Synopsis: Cinderella goes to the con in this fandom-fueled twist on the classic fairy tale.
Part romance, part love letter to nerd culture, and all totally adorbs, Geekerella is a fairy tale for anyone who believes in the magic of fandom. Geek girl Elle Wittimer lives and breathes Starfield, the classic sci-fi series she grew up watching with her late father. So when she sees a cosplay contest for a new Starfield movie, she has to enter. The prize? An invitation to the ExcelsiCon Cosplay Ball, and a meet-and-greet with the actor slated to play Federation Prince Carmindor in the reboot. With savings from her gig at the Magic Pumpkin food truck (and her dad’s old costume), Elle’s determined to win…unless her stepsisters get there first.
Teen actor Darien Freeman used to live for cons—before he was famous. Now they’re nothing but autographs and awkward meet-and-greets. Playing Carmindor is all he’s ever wanted, but the Starfield fandom has written him off as just another dumb heartthrob. As ExcelsiCon draws near, Darien feels more and more like a fake—until he meets a girl who shows him otherwise.
Geekerella came out a little bit before I started this blogging journey, so I missed the original hype for this book, though I’d seen it on quite a few blogs and it was still given quite a high billing on shop shelves.
This is a quick read—I read it all in one day—but it stays with you. If you’re a fan of Fangirl, this is the version of Cinderella for you. Elle knows her space shows, and drops enough names that this might sound dated in 20 years, but it also makes the Starfield story, her and Darien bonding over and living through feel real as the shows we know out here in our world too. Plus, Elle’s a blogger! I loved seeing a character I could identify with in that way.

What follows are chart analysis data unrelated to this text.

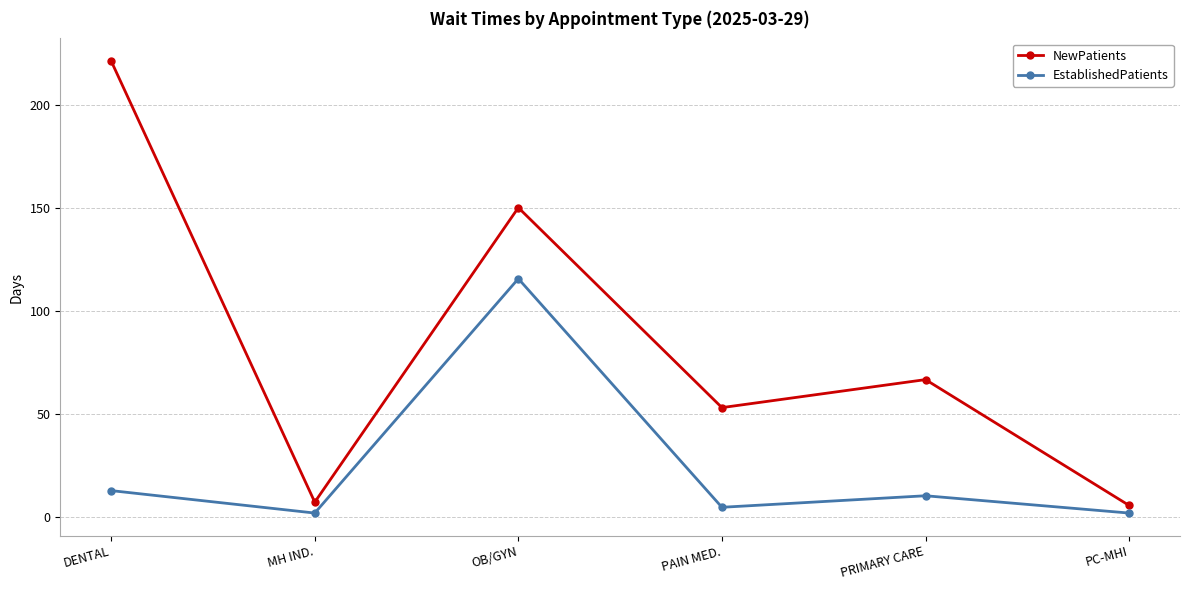

What is the difference between the maximum and minimum values in the NewPatients series?

215.8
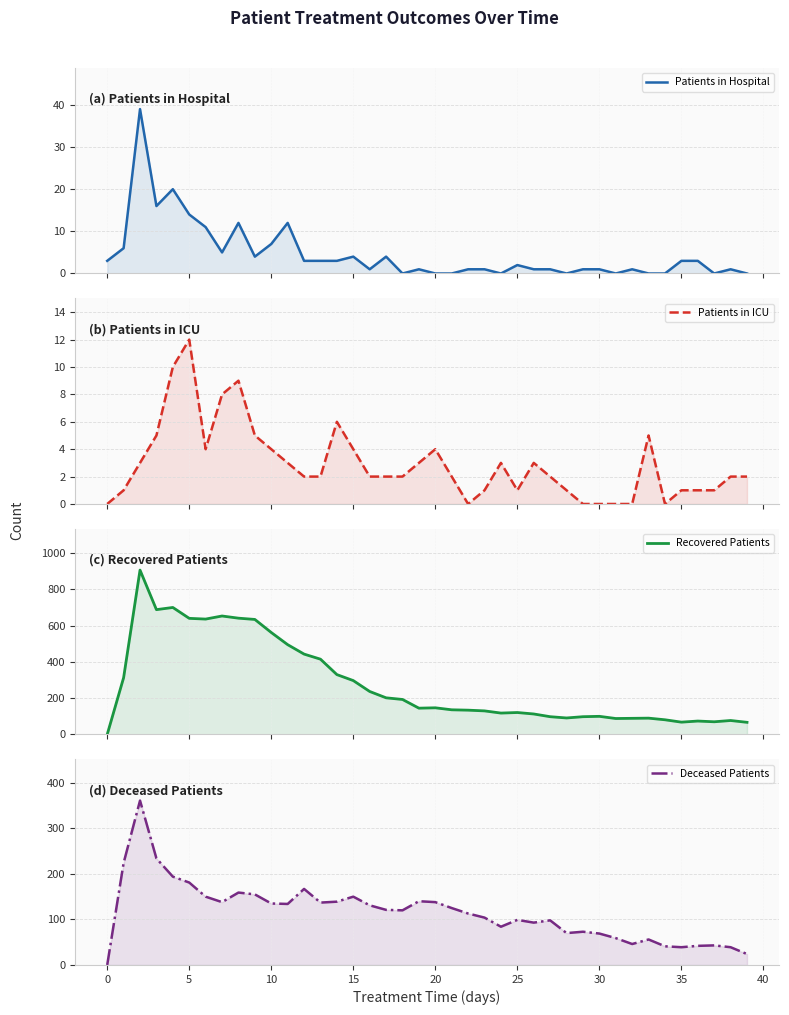

Which series has the widest spread of values?

Recovered Patients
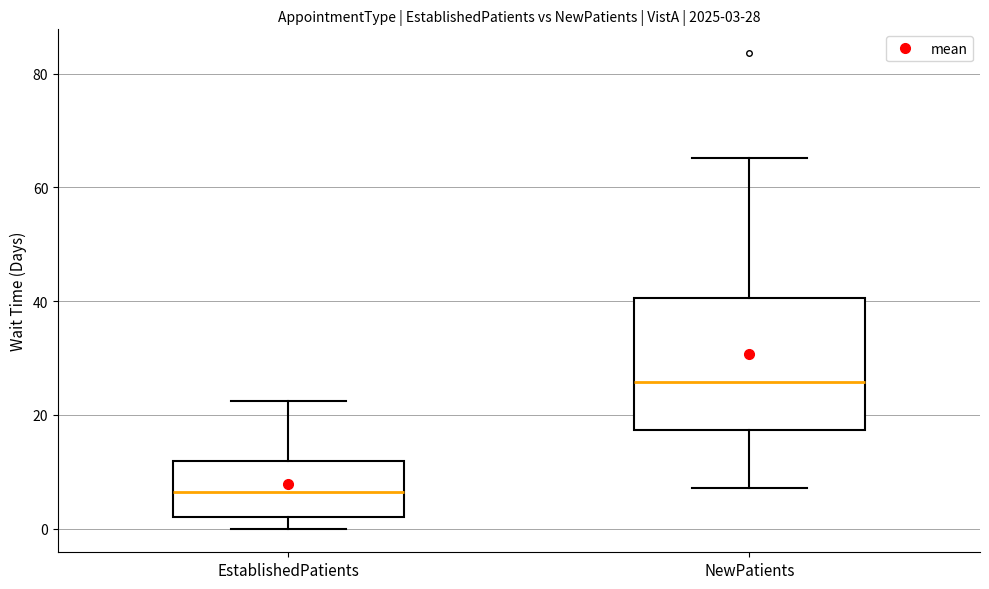

Which box's median line is the lowest?

EstablishedPatients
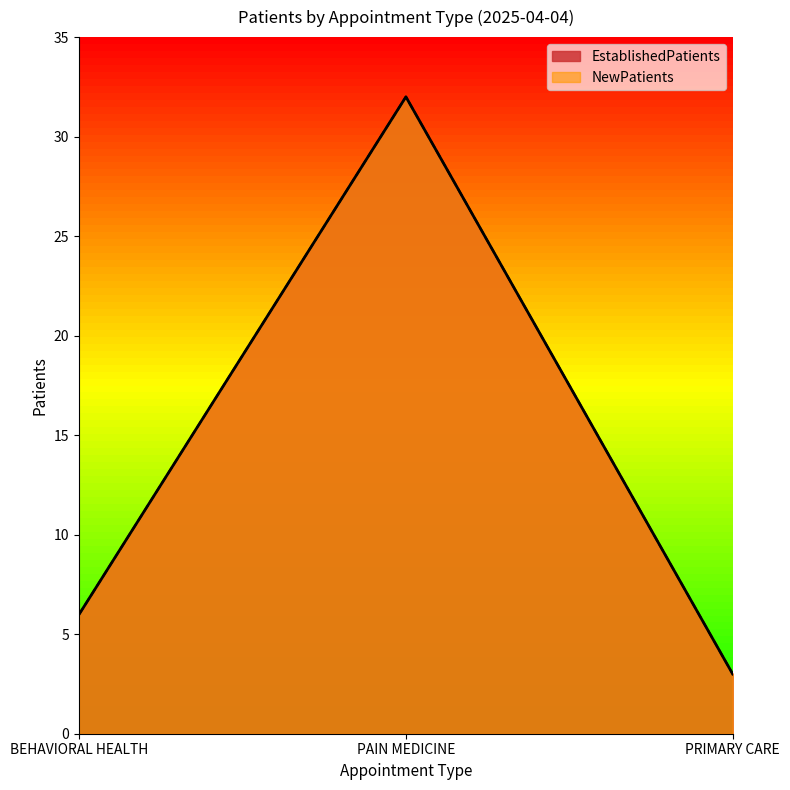

Reading left to right, transcribe all the data shown in this chart.

EstablishedPatients: BEHAVIORAL HEALTH=6	PAIN MEDICINE=32	PRIMARY CARE=3
NewPatients: BEHAVIORAL HEALTH=6	PAIN MEDICINE=32	PRIMARY CARE=3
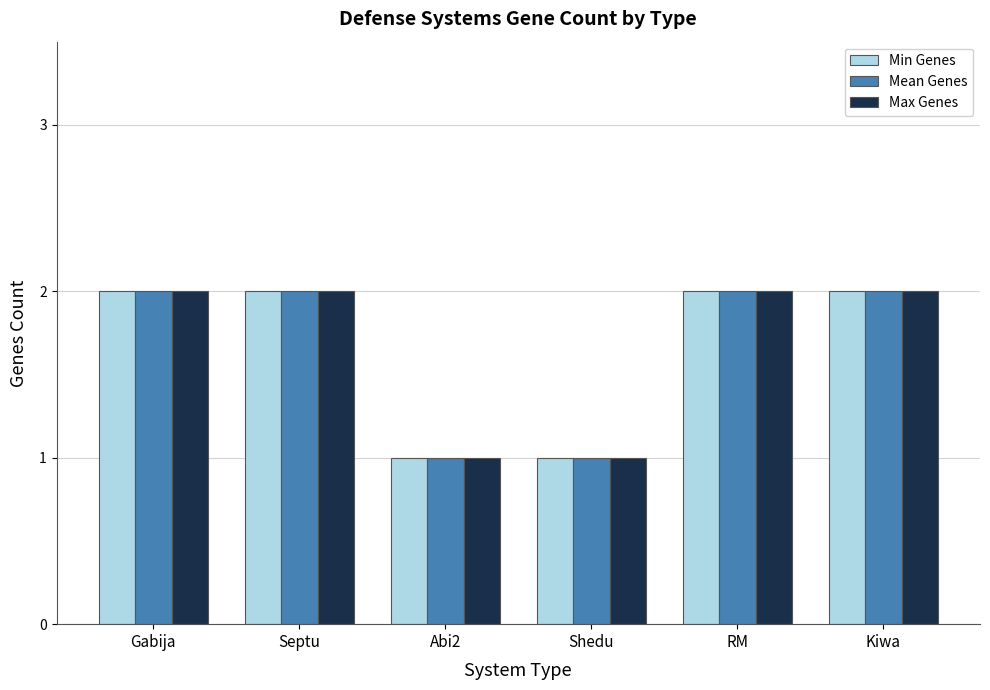

The value of Mean Genes at Gabija is 3. True or false?

False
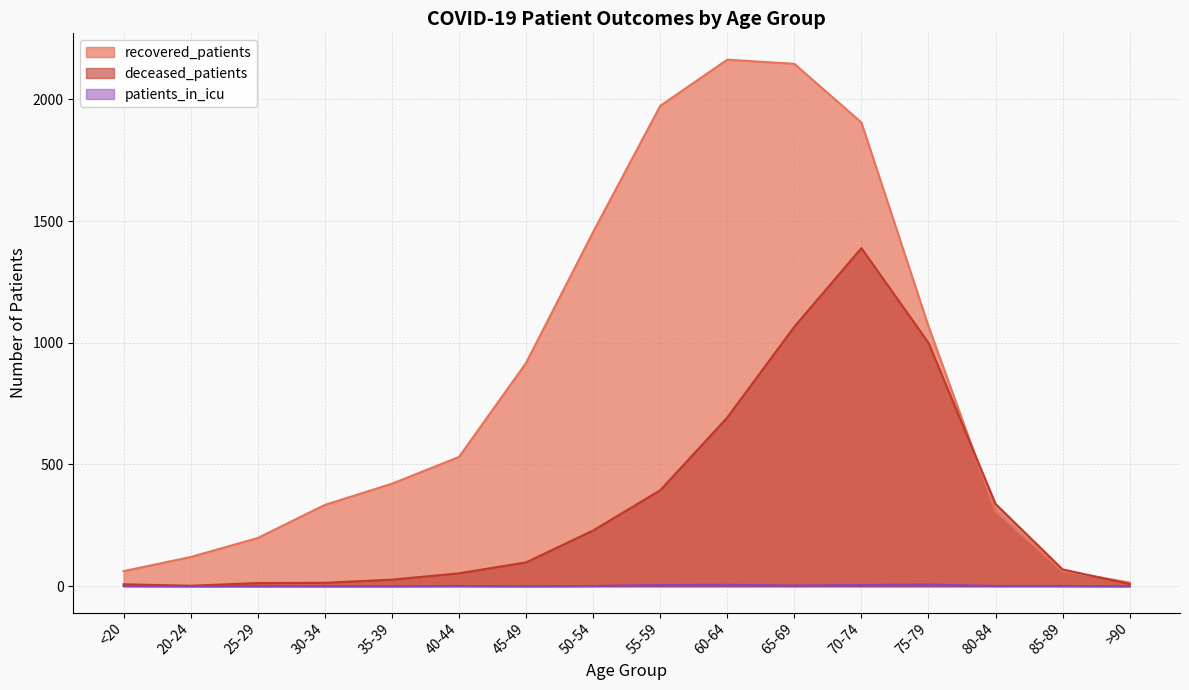

What is the highest value of the deceased_patients series?

1389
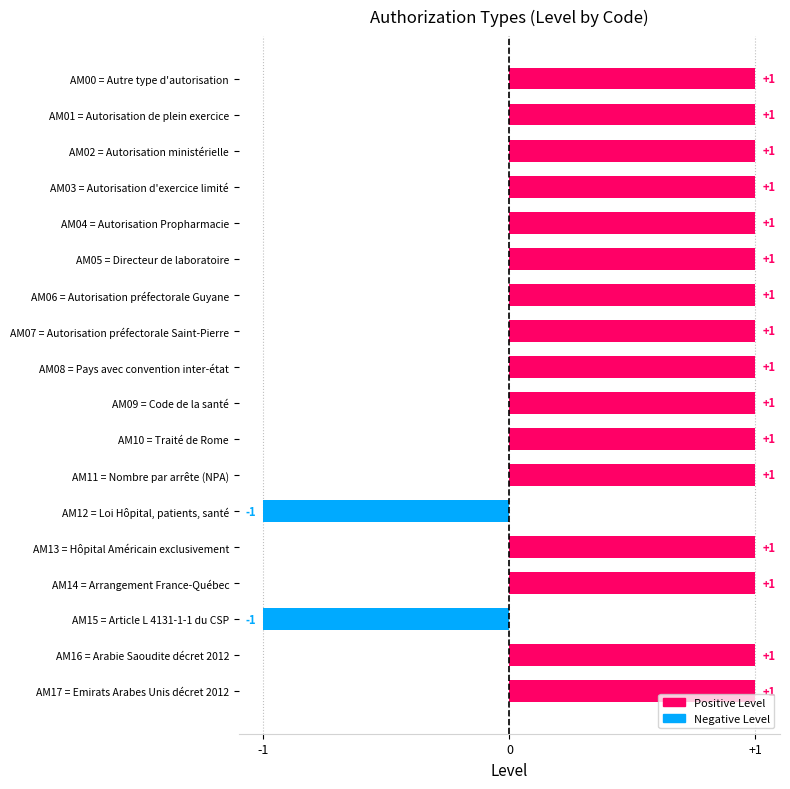

Reading top to bottom, what are all the values shown in this chart?

AM00 = Autre type d'autorisation=1	AM01 = Autorisation de plein exercice=1	AM02 = Autorisation ministérielle=1	AM03 = Autorisation d'exercice limité=1	AM04 = Autorisation Propharmacie=1	AM05 = Directeur de laboratoire=1	AM06 = Autorisation préfectorale Guyane=1	AM07 = Autorisation préfectorale Saint-Pierre=1	AM08 = Pays avec convention inter-état=1	AM09 = Code de la santé=1	AM10 = Traité de Rome=1	AM11 = Nombre par arrête (NPA)=1	AM12 = Loi Hôpital, patients, santé=-1	AM13 = Hôpital Américain exclusivement=1	AM14 = Arrangement France-Québec=1	AM15 = Article L 4131-1-1 du CSP=-1	AM16 = Arabie Saoudite décret 2012=1	AM17 = Emirats Arabes Unis décret 2012=1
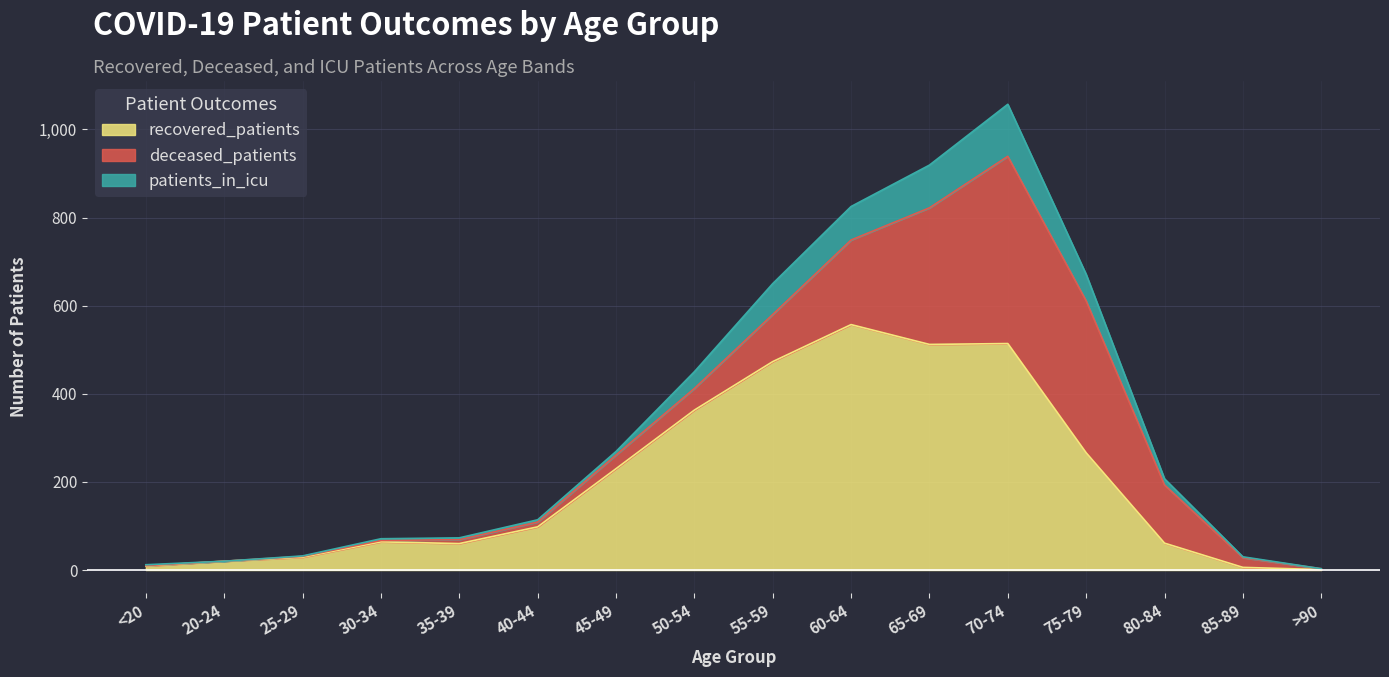

Which category has the lowest value in the recovered_patients series?

>90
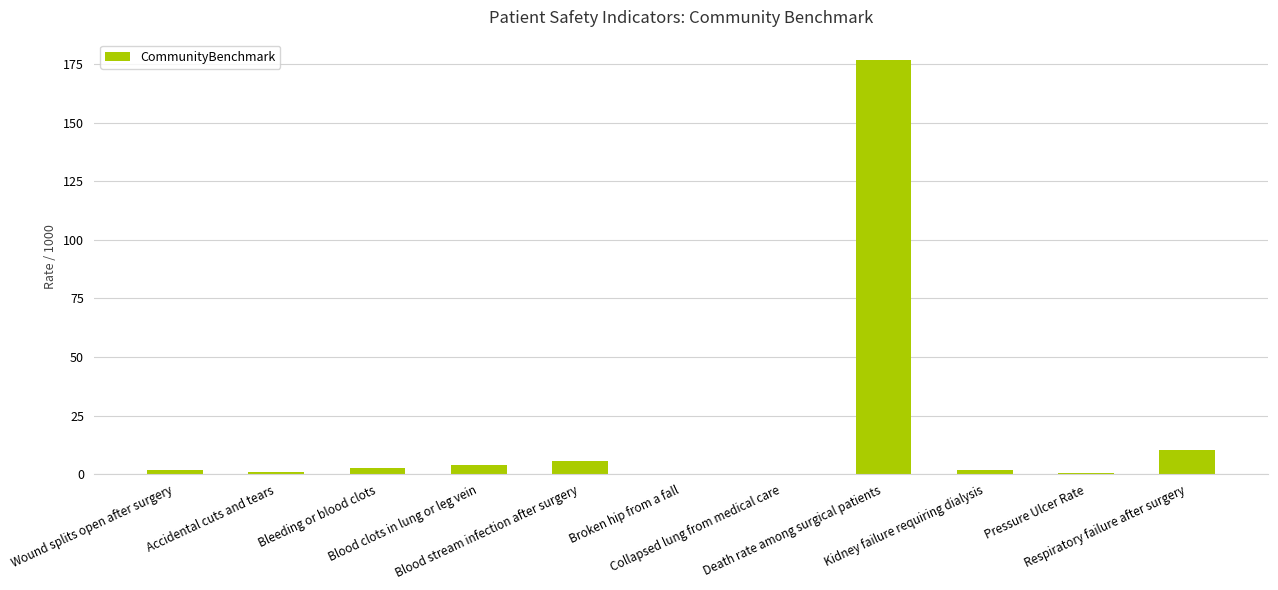

What is the change in value from Death rate among surgical patients to Pressure Ulcer Rate?

-175.9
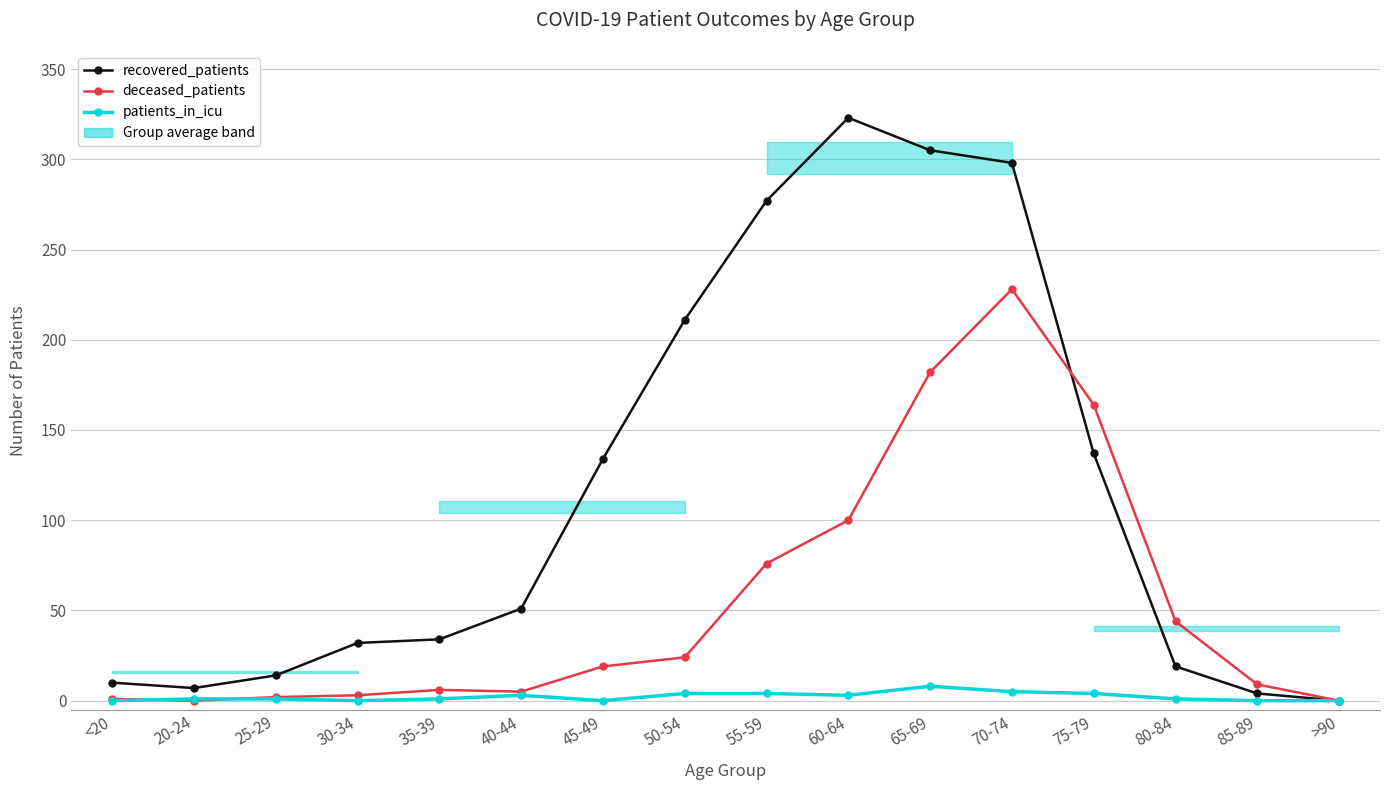

How many positive values does the patients_in_icu series have?

11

Ella is so compassionate and determined that you can’t help but root for her. She’s sassy and she knows what she wants, and when things go wrong, it’s moving and extremely emotional. The show she loves sounds so cool we can only hope that, we get a follow-up novel showing us just how awesome it really is.
One of my favorite aspects of this story is how it looks at long-held fandom and the upsides and downsides to creating more content for the stories that created it. Starfield may not actually exist but it’s a clear stand-in for Star Wars, and other long-running properties. We get to see how stories affect fans beyond watching the media and the critical eye born out of love for them along with the deep-seeded longing for anything new to be made “the right way”. The reboot brings in new fans who connect with it and those whose interaction with it leans more towards the superficial. But we also get a look at some of the varying perspectives that can come on the film-making side of the equation – from those who view the property on broader terms or with non-attachment to those who are fans themselves and worried about messing the whole thing up. All in all it’s a complex exploration.
That may sound like a lot to conquer but Geekerella remains a fun read though it all. It’s an engaging story and a great candidate for your Christmas read book selection or a weekend curled up on the couch.
Part-romance, part-love letter to nerd culture, and all totally adorbs, Geekerella is a fairy tale for anyone who believes in the magic of fandom.